:: Supplied records ::
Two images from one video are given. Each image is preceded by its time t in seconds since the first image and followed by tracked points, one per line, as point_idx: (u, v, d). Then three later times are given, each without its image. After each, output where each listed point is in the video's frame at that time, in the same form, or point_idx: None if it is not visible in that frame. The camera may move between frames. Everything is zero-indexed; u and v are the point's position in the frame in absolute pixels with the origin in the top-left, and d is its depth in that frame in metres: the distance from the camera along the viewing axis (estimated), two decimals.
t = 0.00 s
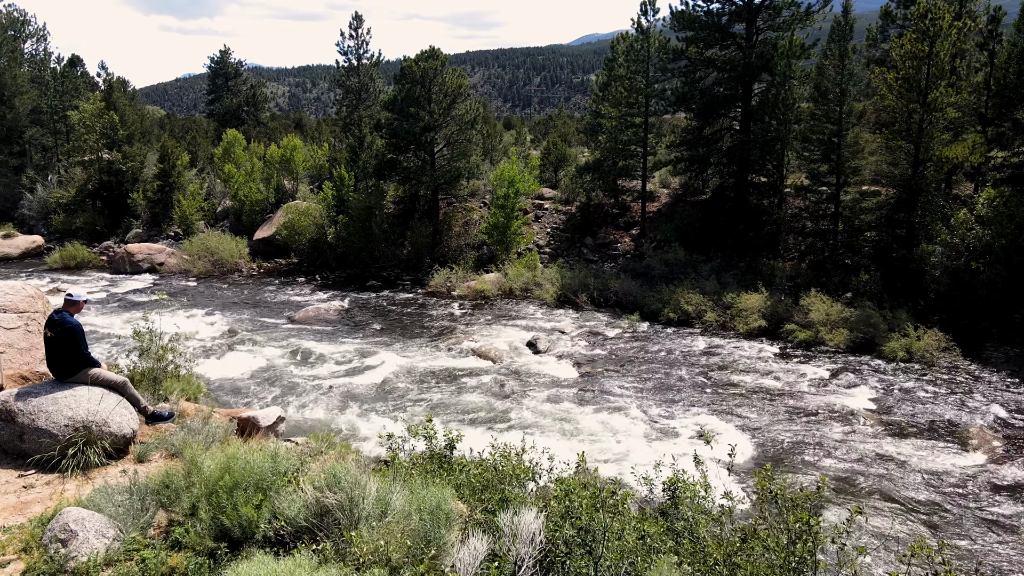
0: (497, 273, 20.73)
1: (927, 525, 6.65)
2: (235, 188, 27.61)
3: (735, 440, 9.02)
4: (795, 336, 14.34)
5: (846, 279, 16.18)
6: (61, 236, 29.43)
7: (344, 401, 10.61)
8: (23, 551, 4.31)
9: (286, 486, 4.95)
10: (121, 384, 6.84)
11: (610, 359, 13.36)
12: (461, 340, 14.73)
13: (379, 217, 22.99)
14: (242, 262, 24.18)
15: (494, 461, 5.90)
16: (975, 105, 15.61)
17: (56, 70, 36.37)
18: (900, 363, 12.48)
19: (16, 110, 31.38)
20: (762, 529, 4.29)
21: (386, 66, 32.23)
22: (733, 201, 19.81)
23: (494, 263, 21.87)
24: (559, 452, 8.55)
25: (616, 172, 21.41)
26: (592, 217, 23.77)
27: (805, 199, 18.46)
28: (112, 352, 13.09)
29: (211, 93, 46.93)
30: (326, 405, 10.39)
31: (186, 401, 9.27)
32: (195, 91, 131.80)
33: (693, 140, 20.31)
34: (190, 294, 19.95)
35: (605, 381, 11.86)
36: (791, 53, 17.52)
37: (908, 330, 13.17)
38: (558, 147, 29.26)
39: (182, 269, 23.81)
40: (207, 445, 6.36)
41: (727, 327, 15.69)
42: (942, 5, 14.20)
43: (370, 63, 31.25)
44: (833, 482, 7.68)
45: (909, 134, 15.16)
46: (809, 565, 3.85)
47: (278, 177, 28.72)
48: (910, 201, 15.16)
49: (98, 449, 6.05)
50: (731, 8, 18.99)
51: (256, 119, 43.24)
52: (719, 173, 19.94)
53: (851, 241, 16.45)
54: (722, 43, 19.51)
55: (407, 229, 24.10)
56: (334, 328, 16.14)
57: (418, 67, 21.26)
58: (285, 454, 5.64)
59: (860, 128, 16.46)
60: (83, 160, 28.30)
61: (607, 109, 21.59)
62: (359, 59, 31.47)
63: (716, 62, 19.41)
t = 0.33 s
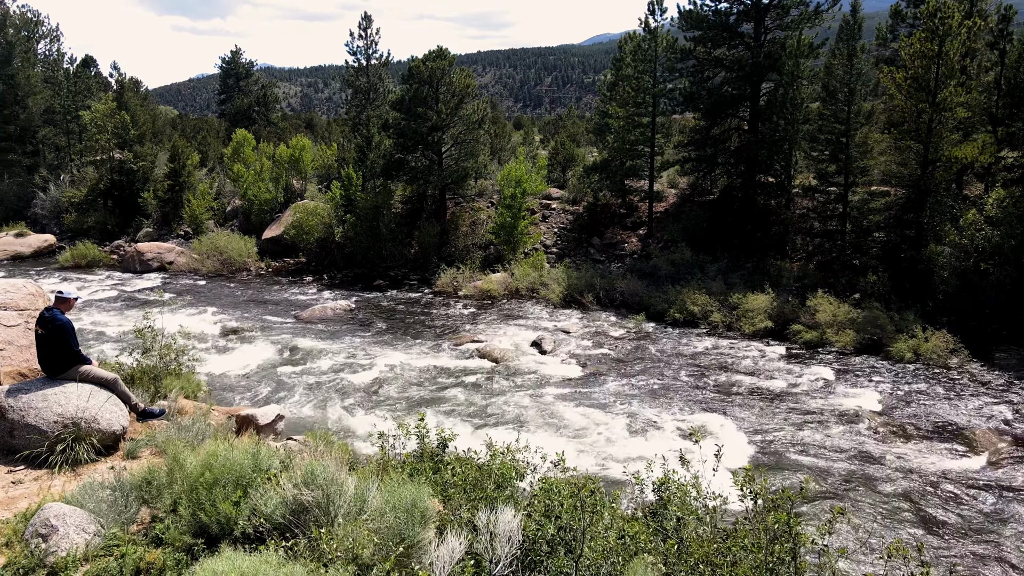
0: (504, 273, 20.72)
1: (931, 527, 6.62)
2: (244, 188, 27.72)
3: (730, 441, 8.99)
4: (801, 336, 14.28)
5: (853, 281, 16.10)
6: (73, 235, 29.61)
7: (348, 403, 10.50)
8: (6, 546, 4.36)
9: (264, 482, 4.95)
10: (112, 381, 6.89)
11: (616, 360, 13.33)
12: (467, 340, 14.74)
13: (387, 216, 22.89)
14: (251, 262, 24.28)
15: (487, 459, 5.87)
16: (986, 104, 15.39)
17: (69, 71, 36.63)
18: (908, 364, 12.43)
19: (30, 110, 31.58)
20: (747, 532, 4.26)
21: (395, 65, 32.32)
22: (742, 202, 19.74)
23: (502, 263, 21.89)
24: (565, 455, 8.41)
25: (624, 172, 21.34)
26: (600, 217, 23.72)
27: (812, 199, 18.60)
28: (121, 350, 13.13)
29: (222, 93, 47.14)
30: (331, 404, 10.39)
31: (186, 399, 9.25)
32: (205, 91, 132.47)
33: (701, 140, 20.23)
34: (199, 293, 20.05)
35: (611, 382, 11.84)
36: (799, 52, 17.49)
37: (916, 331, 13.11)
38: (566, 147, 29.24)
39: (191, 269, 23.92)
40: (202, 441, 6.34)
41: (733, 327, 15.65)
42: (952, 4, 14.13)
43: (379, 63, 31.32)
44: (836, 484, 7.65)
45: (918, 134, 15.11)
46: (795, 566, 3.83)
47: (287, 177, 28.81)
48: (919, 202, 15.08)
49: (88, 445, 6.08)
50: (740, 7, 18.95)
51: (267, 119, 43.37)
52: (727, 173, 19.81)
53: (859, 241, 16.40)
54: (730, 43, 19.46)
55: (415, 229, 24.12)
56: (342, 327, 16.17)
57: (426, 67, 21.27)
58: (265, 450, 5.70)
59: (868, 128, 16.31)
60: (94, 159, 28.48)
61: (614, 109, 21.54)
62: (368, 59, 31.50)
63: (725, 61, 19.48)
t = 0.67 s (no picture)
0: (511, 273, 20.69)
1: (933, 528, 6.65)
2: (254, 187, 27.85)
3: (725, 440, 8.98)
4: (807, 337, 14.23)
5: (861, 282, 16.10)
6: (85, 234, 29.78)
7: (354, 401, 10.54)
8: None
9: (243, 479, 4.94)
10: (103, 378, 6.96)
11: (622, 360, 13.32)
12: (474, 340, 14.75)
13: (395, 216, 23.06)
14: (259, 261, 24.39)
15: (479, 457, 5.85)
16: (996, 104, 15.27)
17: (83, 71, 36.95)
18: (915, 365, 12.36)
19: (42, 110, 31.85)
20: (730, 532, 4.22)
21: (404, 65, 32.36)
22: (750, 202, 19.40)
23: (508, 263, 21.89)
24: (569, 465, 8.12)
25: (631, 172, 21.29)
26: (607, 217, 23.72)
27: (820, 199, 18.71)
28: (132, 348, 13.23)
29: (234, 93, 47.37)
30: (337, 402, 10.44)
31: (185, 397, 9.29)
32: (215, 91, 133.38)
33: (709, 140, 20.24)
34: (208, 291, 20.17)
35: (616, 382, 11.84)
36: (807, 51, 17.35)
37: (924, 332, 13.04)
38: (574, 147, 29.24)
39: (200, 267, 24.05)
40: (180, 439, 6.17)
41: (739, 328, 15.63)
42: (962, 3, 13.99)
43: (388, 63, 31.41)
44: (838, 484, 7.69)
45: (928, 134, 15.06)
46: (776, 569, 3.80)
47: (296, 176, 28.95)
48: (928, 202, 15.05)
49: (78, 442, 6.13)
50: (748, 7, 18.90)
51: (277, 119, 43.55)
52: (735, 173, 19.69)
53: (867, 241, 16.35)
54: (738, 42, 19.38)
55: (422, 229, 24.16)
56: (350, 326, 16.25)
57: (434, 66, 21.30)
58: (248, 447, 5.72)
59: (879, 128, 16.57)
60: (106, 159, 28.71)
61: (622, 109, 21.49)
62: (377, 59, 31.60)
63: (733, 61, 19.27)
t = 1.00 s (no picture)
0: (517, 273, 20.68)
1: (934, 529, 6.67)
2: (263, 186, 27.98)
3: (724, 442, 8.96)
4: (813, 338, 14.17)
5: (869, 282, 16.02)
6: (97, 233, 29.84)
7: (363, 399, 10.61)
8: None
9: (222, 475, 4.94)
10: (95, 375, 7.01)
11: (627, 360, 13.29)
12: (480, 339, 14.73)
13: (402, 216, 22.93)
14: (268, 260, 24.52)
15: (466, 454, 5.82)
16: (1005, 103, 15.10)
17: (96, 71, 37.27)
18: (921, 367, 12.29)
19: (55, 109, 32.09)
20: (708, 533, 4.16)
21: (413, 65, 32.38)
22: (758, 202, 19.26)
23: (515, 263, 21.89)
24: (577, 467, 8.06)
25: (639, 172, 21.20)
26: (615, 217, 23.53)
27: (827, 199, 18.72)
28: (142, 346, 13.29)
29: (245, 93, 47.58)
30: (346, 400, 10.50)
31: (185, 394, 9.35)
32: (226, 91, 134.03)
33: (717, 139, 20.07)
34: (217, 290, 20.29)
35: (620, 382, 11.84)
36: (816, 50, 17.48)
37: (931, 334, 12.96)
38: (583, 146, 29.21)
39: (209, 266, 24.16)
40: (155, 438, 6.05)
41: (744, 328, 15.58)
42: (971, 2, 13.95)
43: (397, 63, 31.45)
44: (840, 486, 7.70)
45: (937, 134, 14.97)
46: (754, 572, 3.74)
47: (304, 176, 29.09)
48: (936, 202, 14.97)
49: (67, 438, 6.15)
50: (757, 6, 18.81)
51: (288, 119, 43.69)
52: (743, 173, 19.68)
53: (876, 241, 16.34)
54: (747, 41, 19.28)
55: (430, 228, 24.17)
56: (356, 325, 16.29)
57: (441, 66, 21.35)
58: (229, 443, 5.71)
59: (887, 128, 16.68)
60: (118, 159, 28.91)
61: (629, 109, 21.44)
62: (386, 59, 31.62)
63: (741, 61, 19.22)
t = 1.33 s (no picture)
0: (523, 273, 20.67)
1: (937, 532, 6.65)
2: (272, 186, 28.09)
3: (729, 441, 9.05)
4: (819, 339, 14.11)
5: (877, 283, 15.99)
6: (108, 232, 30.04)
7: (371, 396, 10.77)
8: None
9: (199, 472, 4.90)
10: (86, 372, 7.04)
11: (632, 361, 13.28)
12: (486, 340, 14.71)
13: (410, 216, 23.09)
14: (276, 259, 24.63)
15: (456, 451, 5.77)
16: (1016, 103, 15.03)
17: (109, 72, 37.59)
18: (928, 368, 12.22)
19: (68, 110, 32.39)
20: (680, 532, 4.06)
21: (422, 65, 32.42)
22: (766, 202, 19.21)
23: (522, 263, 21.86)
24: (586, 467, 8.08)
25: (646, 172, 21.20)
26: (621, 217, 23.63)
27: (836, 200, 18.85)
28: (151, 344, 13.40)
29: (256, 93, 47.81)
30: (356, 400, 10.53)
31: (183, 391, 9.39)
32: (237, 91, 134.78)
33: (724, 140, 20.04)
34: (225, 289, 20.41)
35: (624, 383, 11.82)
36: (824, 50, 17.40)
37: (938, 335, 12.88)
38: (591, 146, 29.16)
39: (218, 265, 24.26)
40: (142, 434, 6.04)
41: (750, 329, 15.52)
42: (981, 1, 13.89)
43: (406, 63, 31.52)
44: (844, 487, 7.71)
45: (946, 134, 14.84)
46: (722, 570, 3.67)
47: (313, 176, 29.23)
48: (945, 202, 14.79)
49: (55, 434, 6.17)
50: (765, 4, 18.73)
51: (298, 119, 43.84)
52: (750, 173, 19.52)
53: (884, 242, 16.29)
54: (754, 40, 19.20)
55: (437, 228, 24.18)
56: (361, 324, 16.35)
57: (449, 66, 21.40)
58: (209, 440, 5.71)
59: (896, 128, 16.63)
:::
> [Problem description]: Above are some lines. Repeat exactly, and only, those from the line that has "38: (558, 147, 29.26)" through the line that has "63: (716, 62, 19.41)".

> [Result for this task]:
38: (558, 147, 29.26)
39: (182, 269, 23.81)
40: (207, 445, 6.36)
41: (727, 327, 15.69)
42: (942, 5, 14.20)
43: (370, 63, 31.25)
44: (833, 482, 7.68)
45: (909, 134, 15.16)
46: (809, 565, 3.85)
47: (278, 177, 28.72)
48: (910, 201, 15.16)
49: (98, 449, 6.05)
50: (731, 8, 18.99)
51: (256, 119, 43.24)
52: (719, 173, 19.94)
53: (851, 241, 16.45)
54: (722, 43, 19.51)
55: (407, 229, 24.10)
56: (334, 328, 16.14)
57: (418, 67, 21.26)
58: (285, 454, 5.64)
59: (860, 128, 16.46)
60: (83, 160, 28.30)
61: (607, 109, 21.59)
62: (359, 59, 31.47)
63: (716, 62, 19.41)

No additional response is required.